Video muestra el rescate de dos iguanas tras ser raptadas por un niño para alimentarse y destapa una alarmante trama de explotación infantil en la venta de fauna silvestre. La difusión de un material audiovisual este martes 25 de agosto en Maracaibo expuso la severa precariedad social que impacta a la infancia local, al captar el momento en que un niño capturaba iguanas silvestres en plena vía pública con el propósito de conseguir alimento para su hogar.
La escena se registró en las inmediaciones de la sede de la Fundación Gato Feliz, cuyos integrantes abordaron de inmediato al menor para conocer su situación e impedir el sacrificio de los reptiles.
El intercambio solidario, rescate de los animales y llamado a la conciencia
En relación con el abordaje inicial, una representante de la fundación —quien prefirió resguardar su identidad— conversó con el pequeño, quien confesó entre lágrimas que recurrió a la captura de los animales porque en su vivienda no disponían de insumos para preparar el almuerzo del día.
En este sentido la vocera acordó con el menor entregarle una bolsa con víveres contentiva de pan, queso, galletas y bebidas gaseosas, asumiendo además el compromiso de adquirir carne para el sustento de su núcleo familiar a cambio de la entrega voluntaria de los ejemplares para su posterior liberación.
«No estoy haciendo este video para dar lástima, sino para educar que las iguanas se respetan; no podemos salvar al mundo, pero sí sembrar conciencia en los jóvenes que representan el futuro», reflexionó la activista mientras reincorporaba a las especies en una zona segura.

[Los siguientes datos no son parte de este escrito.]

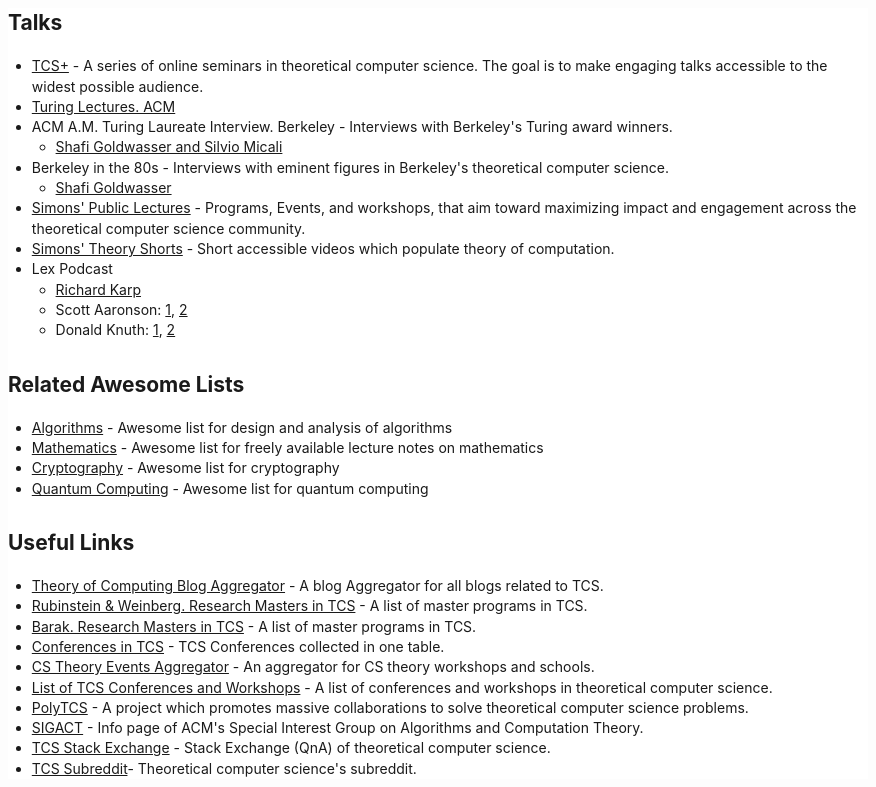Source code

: 
## Talks
- [TCS+](https://www.youtube.com/user/TCSplusSeminars) - A series of online seminars in theoretical computer science. The goal is to make engaging talks accessible to the widest possible audience.
- [Turing Lectures. ACM](https://amturing.acm.org/lectures.cfm)
- ACM A.M. Turing Laureate Interview. Berkeley - Interviews with Berkeley's Turing award winners.
	- [Shafi Goldwasser and Silvio Micali](https://www.youtube.com/watch?v=yBRbSzPgG4A)
- Berkeley in the 80s - Interviews with eminent figures in Berkeley's theoretical computer science.
	- [Shafi Goldwasser](https://www.youtube.com/watch?v=7D4hIe7M4qU&t=1s)
- [Simons' Public Lectures](https://simons.berkeley.edu/programs) - Programs, Events, and workshops, that aim toward maximizing impact and engagement across the theoretical computer science community.
- [Simons' Theory Shorts](https://www.youtube.com/playlist?list=PLgKuh-lKre134Psz9KECgjuwJ47l3IvqW) - Short accessible videos which populate theory of computation.
- Lex Podcast
  - [Richard Karp](https://www.youtube.com/watch?v=KllCrlfLuzs)
  - Scott Aaronson: [1](https://www.youtube.com/watch?v=uX5t8EivCaM), [2](https://www.youtube.com/watch?v=nAMjv0NAESM)
  - Donald Knuth: [1](https://www.youtube.com/watch?v=2BdBfsXbST8), [2](https://www.youtube.com/watch?v=EE1R8FYUJm0)

## Related Awesome Lists
- [Algorithms](https://github.com/tayllan/awesome-algorithms) - Awesome list for design and analysis of algorithms
- [Mathematics](https://github.com/rossant/awesome-math#mathematics-for-computer-science) - Awesome list for freely available lecture notes on mathematics
- [Cryptography](https://github.com/sobolevn/awesome-cryptography) - Awesome list for cryptography
- [Quantum Computing](https://github.com/desireevl/awesome-quantum-computing) - Awesome list for quantum computing


## Useful Links
- [Theory of Computing Blog Aggregator](https://cstheory-feed.org/) - A blog Aggregator for all blogs related to TCS.
- [Rubinstein & Weinberg. Research Masters in TCS](https://www.cs.princeton.edu/~smattw/masters/masters.html) - A list of master programs in TCS.
- [Barak. Research Masters in TCS](https://docs.google.com/spreadsheets/d/1znVmERIVm2Fz2cbYjXE97VH9eIx7UdaLh5n3FBYb8o8/edit?usp=sharing) - A list of master programs in TCS.
- [Conferences in TCS](http://www.nicolas-hermann.net/conf.html) - TCS Conferences collected in one table.
- [CS Theory Events Aggregator](https://cstheory-events.org/) - An aggregator for CS theory workshops and schools.
- [List of TCS Conferences and Workshops](https://cstheory.blogoverflow.com/theoretical-computer-science-conferences-and-workshops/) - A list of conferences and workshops in theoretical computer science.
- [PolyTCS](https://polytcs.wordpress.com/) - A project which promotes massive collaborations to solve theoretical computer science problems.
- [SIGACT](https://www.sigact.org/articles/web_pages.html) - Info page of ACM's Special Interest Group on Algorithms and Computation Theory.
- [TCS Stack Exchange](https://cstheory.stackexchange.com/) - Stack Exchange (QnA) of theoretical computer science.
- [TCS Subreddit](https://www.reddit.com/r/theoreticalcs)- Theoretical computer science's subreddit.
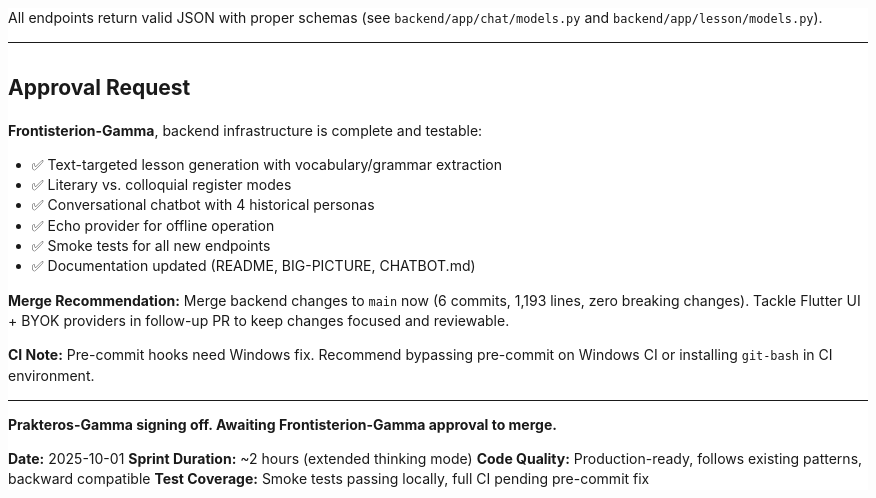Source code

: All endpoints return valid JSON with proper schemas (see `backend/app/chat/models.py` and `backend/app/lesson/models.py`).

---

## Approval Request

**Frontisterion-Gamma**, backend infrastructure is complete and testable:
- ✅ Text-targeted lesson generation with vocabulary/grammar extraction
- ✅ Literary vs. colloquial register modes
- ✅ Conversational chatbot with 4 historical personas
- ✅ Echo provider for offline operation
- ✅ Smoke tests for all new endpoints
- ✅ Documentation updated (README, BIG-PICTURE, CHATBOT.md)

**Merge Recommendation:**
Merge backend changes to `main` now (6 commits, 1,193 lines, zero breaking changes). Tackle Flutter UI + BYOK providers in follow-up PR to keep changes focused and reviewable.

**CI Note:**
Pre-commit hooks need Windows fix. Recommend bypassing pre-commit on Windows CI or installing `git-bash` in CI environment.

---

**Prakteros-Gamma signing off. Awaiting Frontisterion-Gamma approval to merge.**

**Date:** 2025-10-01
**Sprint Duration:** ~2 hours (extended thinking mode)
**Code Quality:** Production-ready, follows existing patterns, backward compatible
**Test Coverage:** Smoke tests passing locally, full CI pending pre-commit fix
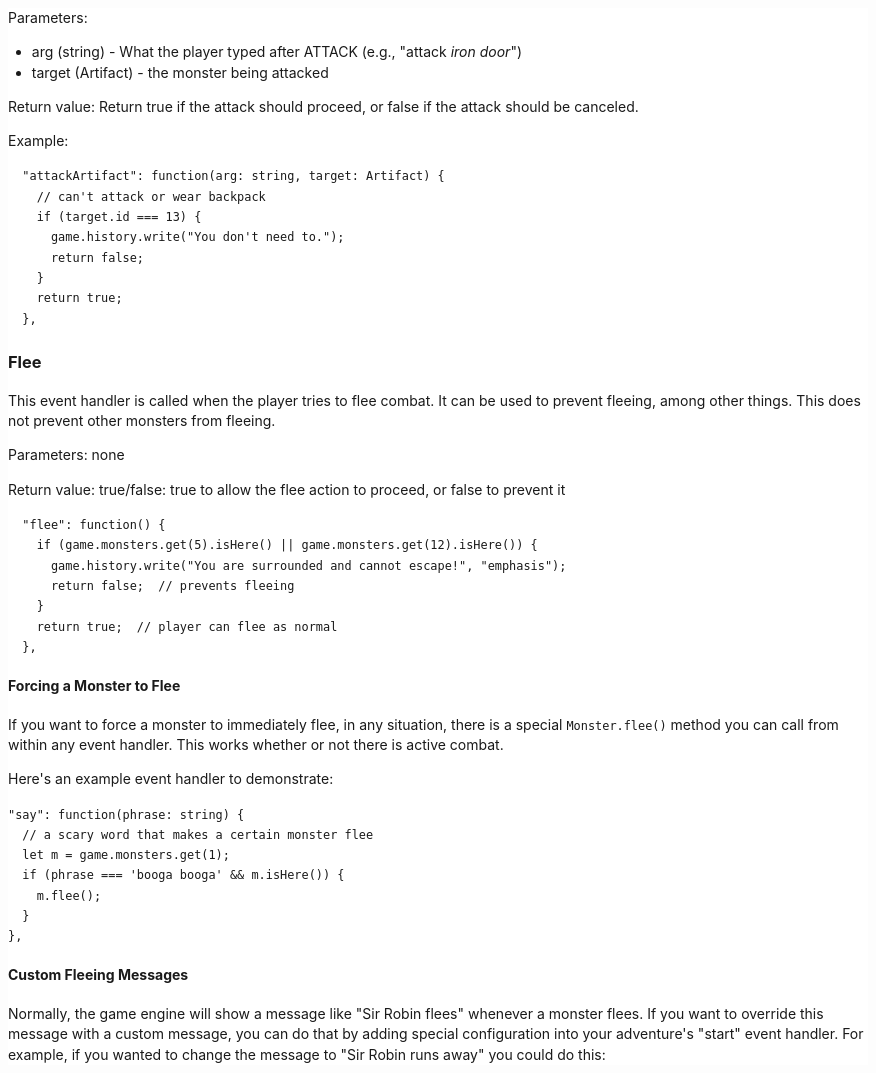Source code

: Parameters:
- arg (string) - What the player typed after ATTACK (e.g., "attack *iron door*")
- target (Artifact) - the monster being attacked

Return value:
Return true if the attack should proceed, or false if the attack should be canceled.

Example:

      "attackArtifact": function(arg: string, target: Artifact) {
        // can't attack or wear backpack
        if (target.id === 13) {
          game.history.write("You don't need to.");
          return false;
        }
        return true;
      },

### Flee

This event handler is called when the player tries to flee combat. It can be used to prevent fleeing, among other things.
 This does not prevent other monsters from fleeing.

Parameters: none

Return value: true/false: true to allow the flee action to proceed, or false to prevent it

      "flee": function() {
        if (game.monsters.get(5).isHere() || game.monsters.get(12).isHere()) {
          game.history.write("You are surrounded and cannot escape!", "emphasis");
          return false;  // prevents fleeing
        }
        return true;  // player can flee as normal
      },

#### Forcing a Monster to Flee

If you want to force a monster to immediately flee, in any situation, there is a special `Monster.flee()` method you
 can call from within any event handler. This works whether or not there is active combat.
  
Here's an example event handler to demonstrate:

    "say": function(phrase: string) {
      // a scary word that makes a certain monster flee
      let m = game.monsters.get(1);
      if (phrase === 'booga booga' && m.isHere()) {
        m.flee();
      }
    },

#### Custom Fleeing Messages

Normally, the game engine will show a message like "Sir Robin flees" whenever a monster flees. If you want to override
 this message with a custom message, you can do that by adding special configuration into your adventure's "start" event
 handler. For example, if you wanted to change the message to "Sir Robin runs away" you could do this:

Por consiguiente la institución remarcó en sus redes sociales que la educación ambiental y la empatía ciudadana resultan indispensables para frenar el maltrato animal en contextos de necesidad extrema.
Pronunciamiento de ambientalistas y denuncias de explotación infantil
Patrón recurrente e inacción policial en las calles
Por su parte el pronunciamiento de la organización ambientalista Mapache Ecoaventura generó un amplio debate institucional tras advertir que la cacería de iguanas por parte de infantes constituye una práctica cotidiana y normalizada en distintos cuadrantes de la capital zuliana.
En este contexto la ONG cuestionó la marcada pasividad de los cuerpos de seguridad ciudadana, señalando que en múltiples recorridos han constatado cómo los uniformados presencian estas capturas en las aceras sin ejecutar ningún tipo de llamado de atención o medida de protección hacia los menores.
Redes de comercio ilegal y venta por divisas
Por otro lado Mapache Ecoaventura alertó que, tras profundizar las averiguaciones de campo, descubrieron que detrás de varios de estos casos no solo subyace la escasez de alimentos, sino también la operatividad de redes de comercio informal no autorizadas.
Ciertamente la entidad denunció que terceros instrumentalizan a los infantes para vender los reptiles en la vía pública a razón de dos o tres ejemplares por un dólar, configurando un delito tipificado expresamente como explotación infantil según el marco legal venezolano vigente.